Remember the user manuals that Microsoft®, Adobe®, Aldus®, and many other companies provided you when you bought their products back in the 1980s? Well, dinosaurs lived longer. Back then, almost all manufacturers had staffs devoted to the production of technical documentation. Today, most customers wish that they had a user manual to use instead of embedded “Help.” They want the ability to open a well-organized PDF or document to quickly find the content they need at a given moment.
Customers use your manuals only as references. They want to quickly obtain an answer to a specific question of immediate concern to them.
The Missing Link
The most critical thing about a user manual is its organization. Unfortunately, many user manuals are written by the engineering staff who design the product.
Why? Because most engineers are focused on the elements that they designed and built. They completely understand the tools and plugins they have built that allow customers to use their product, but…
They rarely know how a customer will use the product. User scenarios should have played a critical role in the Requirement Analysis; The Requirements Analysis should have driven the Design Specification.…Just saying…
The “trick” to technical communication is communication. To communicate, you have to know and understand the audience who will use your content. Sometimes, the choice of terms confuses the issue. Your engineers, who have designed and produced The World’s Greatest Word Processing Application, know that the content entitled “Document Merge” describes how that function creates many copies of the same document, each addressed to a different addressee. The secretary who uses your product, however, may think that title describes how to take several different document files and merge them into one. If that is the case, the secretary pours over the table of contents and index, or searches—in vain—for a heading or content tagged for “mass mail” or “mail merge.”

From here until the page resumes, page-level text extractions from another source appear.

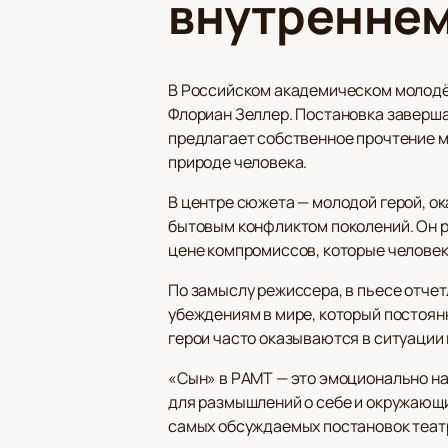
внутреннем
В Российском академическом молодё
Флориан Зеллер. Постановка заверша
предлагает собственное прочтение м
природе человека.
В центре сюжета — молодой герой, ок
бытовым конфликтом поколений. Он р
цене компромиссов, которые человек
По замыслу режиссера, в пьесе отче
убеждениям в мире, который постоянн
герои часто оказываются в ситуации
«Сын» в РАМТ — это эмоционально на
для размышлений о себе и окружающ
самых обсуждаемых постановок теат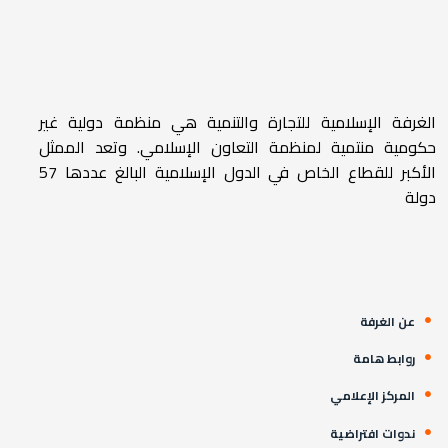
الغرفة الإسلامية للتجارة والتنمية هي منظمة دولية غير
حكومية منتمية لمنظمة التعاون الإسلامي. وتعد الممثل
الأكبر للقطاع الخاص في الدول الإسلامية البالغ عددها 57
دولة
عن الغرفة
روابط هامة
المركز الإعلامي
ندوات افتراضية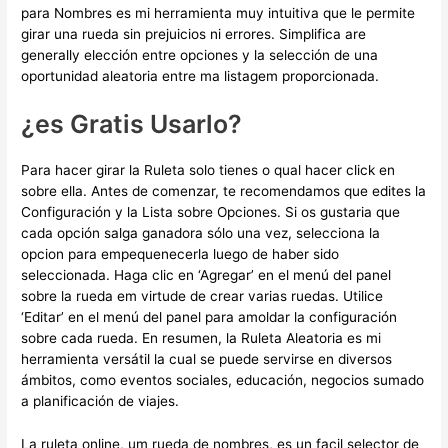
para Nombres es mi herramienta muy intuitiva que le permite
girar una rueda sin prejuicios ni errores. Simplifica are
generally elección entre opciones y la selección de una
oportunidad aleatoria entre ma listagem proporcionada.
¿es Gratis Usarlo?
Para hacer girar la Ruleta solo tienes o qual hacer click en
sobre ella. Antes de comenzar, te recomendamos que edites la
Configuración y la Lista sobre Opciones. Si os gustaria que
cada opción salga ganadora sólo una vez, selecciona la
opcion para empequenecerla luego de haber sido
seleccionada. Haga clic en ‘Agregar’ en el menú del panel
sobre la rueda em virtude de crear varias ruedas. Utilice
‘Editar’ en el menú del panel para amoldar la configuración
sobre cada rueda. En resumen, la Ruleta Aleatoria es mi
herramienta versátil la cual se puede servirse en diversos
ámbitos, como eventos sociales, educación, negocios sumado
a planificación de viajes.
La ruleta online, um rueda de nombres, es un facil selector de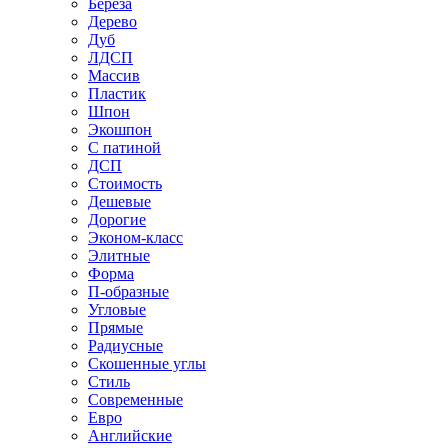
Береза
Дерево
Дуб
ЛДСП
Массив
Пластик
Шпон
Экошпон
С патиной
ДСП
Стоимость
Дешевые
Дорогие
Эконом-класс
Элитные
Форма
П-образные
Угловые
Прямые
Радиусные
Скошенные углы
Стиль
Современные
Евро
Английские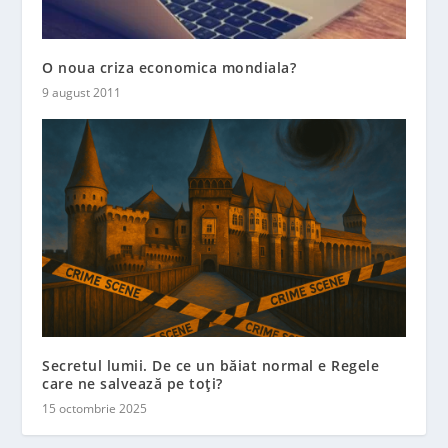
O noua criza economica mondiala?
9 august 2011
Secretul lumii. De ce un băiat normal e Regele
care ne salvează pe toți?
15 octombrie 2025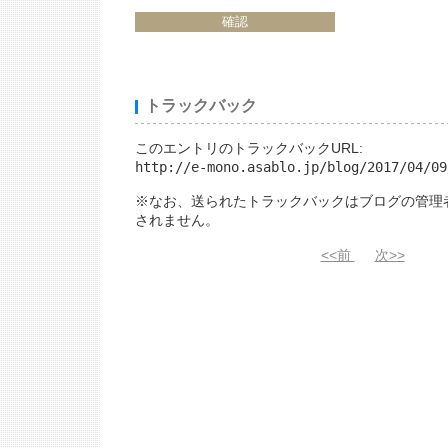
トラックバック
このエントリのトラックバックURL:
http://e-mono.asablo.jp/blog/2017/04/09
※なお、送られたトラックバックはブログの管理
されません。
<<前
次>>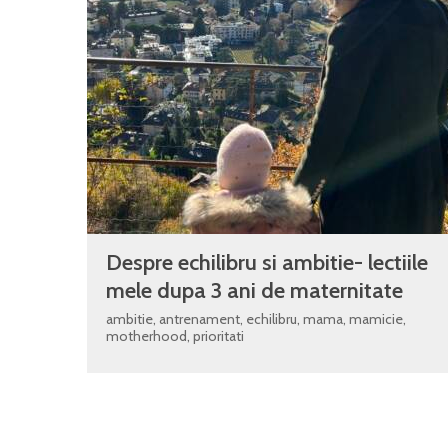
Despre echilibru si ambitie- lectiile
mele dupa 3 ani de maternitate
ambitie
,
antrenament
,
echilibru
,
mama
,
mamicie
,
motherhood
,
prioritati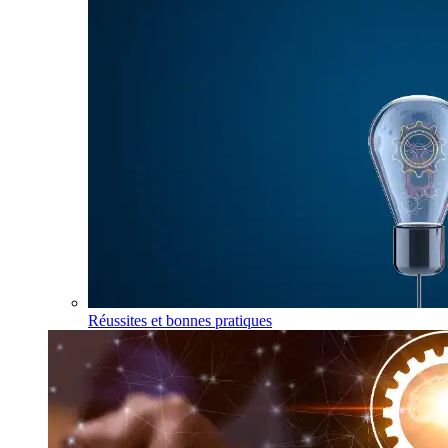
Réussites et bonnes pratiques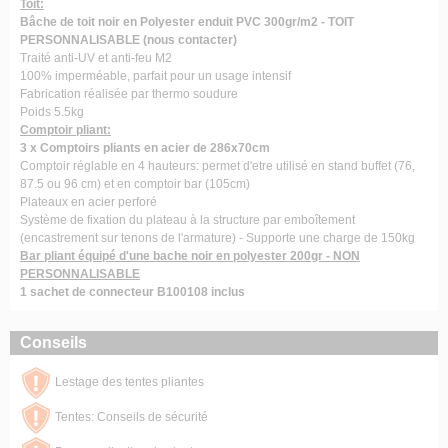
Toit:
Bâche de toit noir en Polyester enduit PVC 300gr/m2 - TOIT
PERSONNALISABLE (nous contacter)
Traité anti-UV et anti-feu M2
100% imperméable, parfait pour un usage intensif
Fabrication réalisée par thermo soudure
Poids 5.5kg
Comptoir pliant:
3 x Comptoirs pliants en acier de 286x70cm
Comptoir réglable en 4 hauteurs: permet d'etre utilisé en stand buffet (76,
87.5 ou 96 cm) et en comptoir bar (105cm)
Plateaux en acier perforé
Système de fixation du plateau à la structure par emboîtement
(encastrement sur tenons de l'armature) - Supporte une charge de 150kg
Bar pliant équipé d'une bache noir en polyester 200gr - NON
PERSONNALISABLE
1 sachet de connecteur B100108 inclus
Conseils
Lestage des tentes pliantes
Tentes: Conseils de sécurité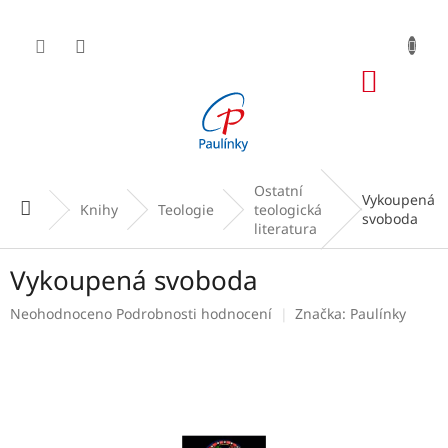
Přejít
na
obsah
NÁKUP
KOŠÍK
Ostatní
Vykoupená
Domů
Knihy
Teologie
teologická
svoboda
literatura
Vykoupená svoboda
Průměrné
Neohodnoceno
Podrobnosti hodnocení
Značka:
Paulínky
hodnocení
produktu
je
0,0
z
5
hvězdiček.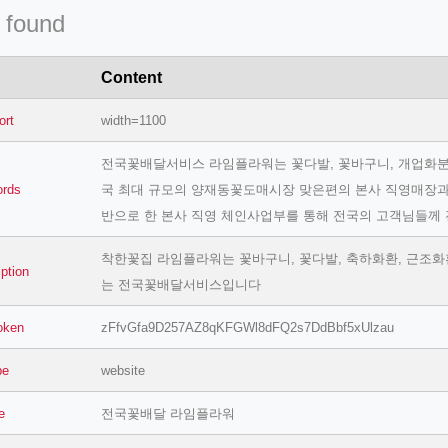
 found
Content
ort
width=1100
전국꽃배달서비스 라임플라워는 꽃다발, 꽃바구니, 개업화분,
ords
국 최대 규모의 양재동꽃도매시장 맞은편의 본사 직영매장과
반으로 한 본사 직영 체인사업부를 통해 전국의 고객님들께
착한꽃집 라임플라워는 꽃바구니, 꽃다발, 축하화환, 근조화환
iption
는 전국꽃배달서비스입니다
token
zFfvGfa9D257AZ8qKFGWl8dFQ2s7DdBbf5xUlzau
pe
website
le
전국꽃배달 라임플라워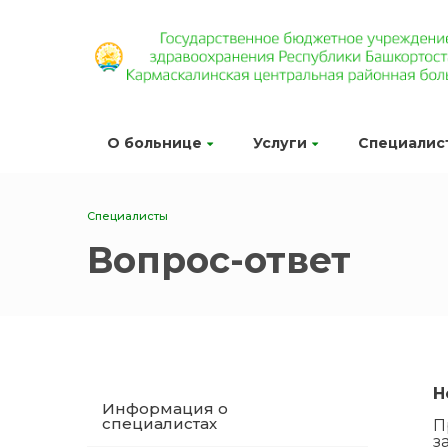
О больнице
Услуги
Специалис
Специалисты
Вопрос-ответ
Н
Информация о
специалистах
П
з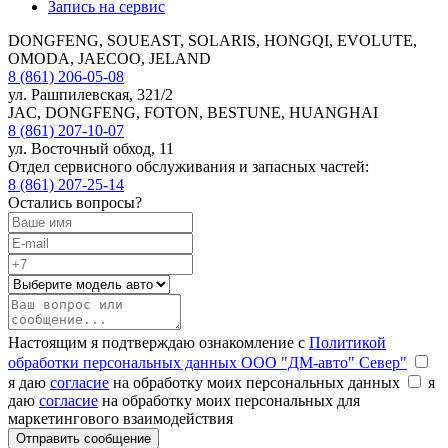
Запись на сервис
DONGFENG, SOUEAST, SOLARIS, HONGQI, EVOLUTE,
OMODA, JAECOO, JELAND
8 (861) 206-05-08
ул. Рашпилевская, 321/2
JAC, DONGFENG, FOTON, BESTUNE, HUANGHAI
8 (861) 207-10-07
ул. Восточный обход, 11
Отдел сервисного обслуживания и запасных частей:
8 (861) 207-25-14
Остались вопросы?
Настоящим я подтверждаю ознакомление с
Политикой
обработки персональных данных ООО "ДМ-авто" Север"
я даю
согласие
на обработку моих персональных данных
я
даю
согласие
на обработку моих персональных для
маркетингового взаимодействия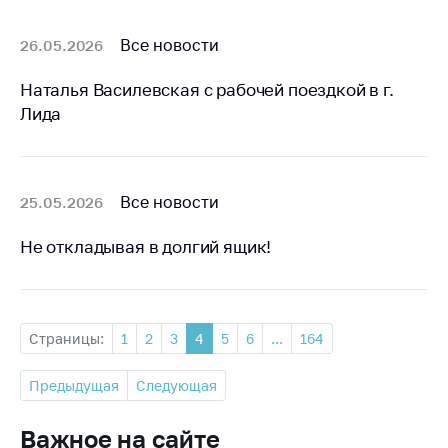
Все новости
26.05.2026
Наталья Василевская с рабочей поездкой в г.
Лида
Все новости
25.05.2026
Не откладывая в долгий ящик!
Страницы:
1
2
3
4
5
6
...
164
Предыдущая
Следующая
Важное на сайте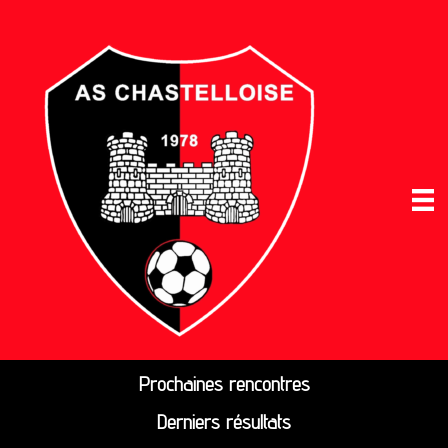
Prochaines rencontres
Derniers résultats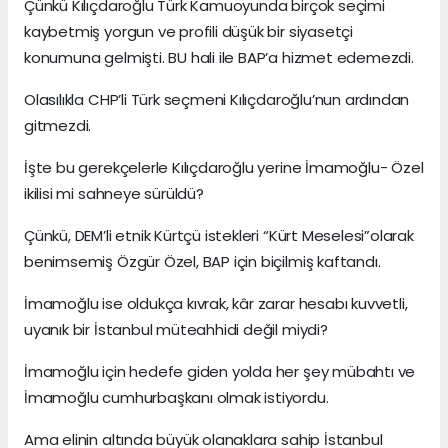
Çünkü Kılıçdaroğlu Türk Kamuoyunda birçok seçimi
kaybetmiş yorgun ve profili düşük bir siyasetçi
konumuna gelmişti. BU hali ile BAP’a hizmet edemezdi.
Olasılıkla CHP’li Türk seçmeni Kılıçdaroğlu’nun ardından
gitmezdi.
İşte bu gerekçelerle Kılıçdaroğlu yerine İmamoğlu- Özel
ikilisi mi sahneye sürüldü?
Çünkü, DEM’li etnik Kürtçü istekleri “Kürt Meselesi”olarak
benimsemiş Özgür Özel, BAP için biçilmiş kaftandı.
İmamoğlu ise oldukça kıvrak, kâr zarar hesabı kuvvetli,
uyanık bir İstanbul müteahhidi değil miydi?
İmamoğlu için hedefe giden yolda her şey mübahtı ve
İmamoğlu cumhurbaşkanı olmak istiyordu.
Ama elinin altında büyük olanaklara sahip İstanbul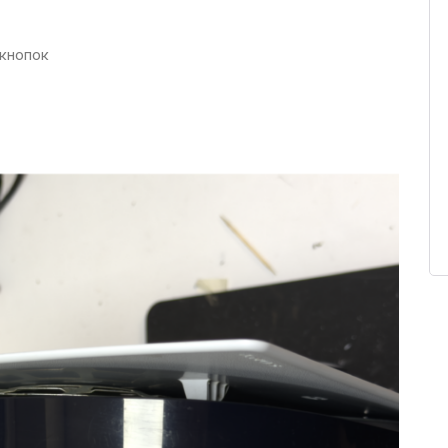
 кнопок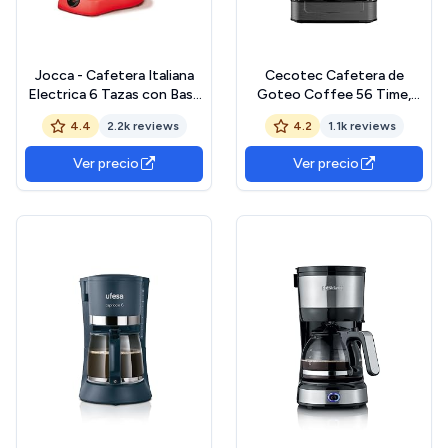
Jocca - Cafetera Italiana
Cecotec Cafetera de
Electrica 6 Tazas con Base
Goteo Coffee 56 Time,
Giratoria 360° y Jarra Sin
800W de Potencia,
4.4
2.2k reviews
4.2
1.1k reviews
Cables
Programa tu café, Acero
Inoxidable, Pantalla LCD,
Ver precio
Ver precio
Boquilla antigoteo,
Capacidad 1,3L para 10
tazas, Autoapagado,
Deposito con ventana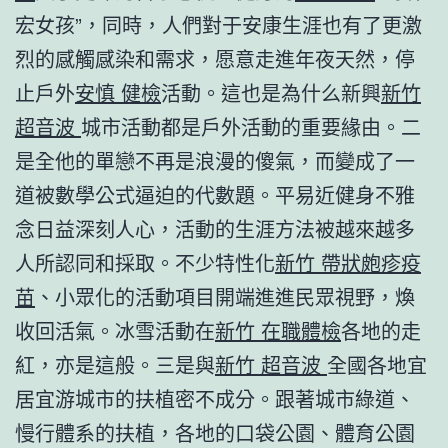
宏女孩”，同時，人們對于安康生涯也有了更激
烈的感觸感染和需求，愿意走進年夜天然，停
止戶外
安慎 健檢
活動。這也是為什么新興
新竹
超音波
城市活動都是戶外活動的重要緣由。二
是全他的單戀不再是浪漫的傻氣，而變成了一
道被數學公式逼迫的代數題。平易近健身不雅
念日益深刻人心，活動的生涯方法被越來越多
人所認同和採取。不少特性化
新竹 帶狀皰疹疫
苗
、小眾化的活動項目開端進進民眾視野，煥
收回活氣。冰雪活動在
新竹 在職體檢
各地的走
紅，亦是這般。三是與
新竹 超音波
全國各地宜
居宜游城市的扶植密不成分。跟著城市綠道、
慢行體系的扶植，各地的口袋公園、體育公園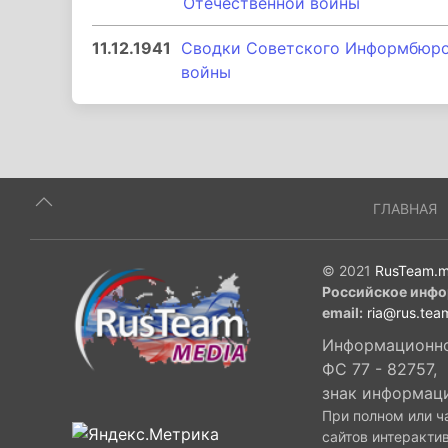
Отечественной войны
11.12.1941
Сводки Советского Информбюро 
войны
ГЛАВНАЯ
© 2021
RusTeam.m
Российское инфо
email:
ria@rus.tea
Информационное
ФС 77 - 82757,
знак информац
При полном или ч
сайтов интеракти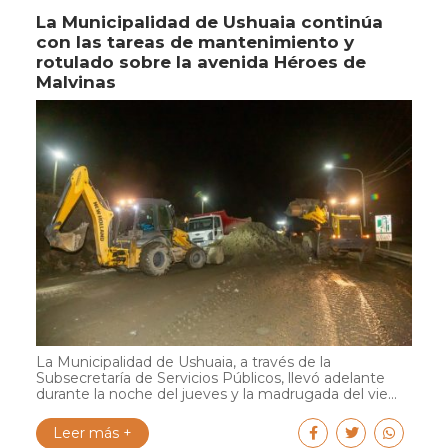
La Municipalidad de Ushuaia continúa
con las tareas de mantenimiento y
rotulado sobre la avenida Héroes de
Malvinas
La Municipalidad de Ushuaia, a través de la
Subsecretaría de Servicios Públicos, llevó adelante
durante la noche del jueves y la madrugada del vie...
Leer más +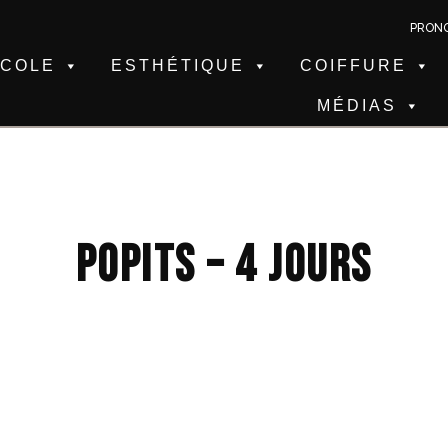
PRON
ÉCOLE
ESTHÉTIQUE
COIFFURE
MÉDIAS
POPITS – 4 JOURS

Besides, the secretary probably looked for a section or chapter devoted to letters; he or she may also wish that the creation of memoranda and policies were the subjects of separate sections.
Know your audience and their expectations and needs!
If your document is designed, written, and produced to satisfy this principle, you will realize these benefits:
Significantly fewer calls to your Help center
Great product reviews
The content in your user manuals may be used in a variety of additional documentation, such as:
- Marketing literature—ads, brochures, flyers, and so forth
- Quick reference guides
- Website content
- Online blogs & Wikis
You can publish your user manuals on your Website—as a Wiki, for instance. Keep in mind the possibility that your customer may not be able to open your Web site. So, you should provide your manuals in, for instance, an electronic PDF document on a mini-CD or DVD. This form of publication is inexpensive and lets your customer open and search the file so that he or she can quickly find and print the content they need for reference.
How Do Adults Learn?
Adults most often learn by directing themselves and evaluating, on their own, the quality of their learning. In part, this reflects the different influences and demands upon an adult as opposed to a child. The science of teaching children is known as pedagogy whilst that of adult learning is andragogy. When an adult attends a class at a university or an instructor-led seminar, she or he is being taught pedagogically. On the other hand, when your customer installs, opens, and tries to use your product—either hardware or software—he or she is learning andragogically since the adult learner directs his or her own training.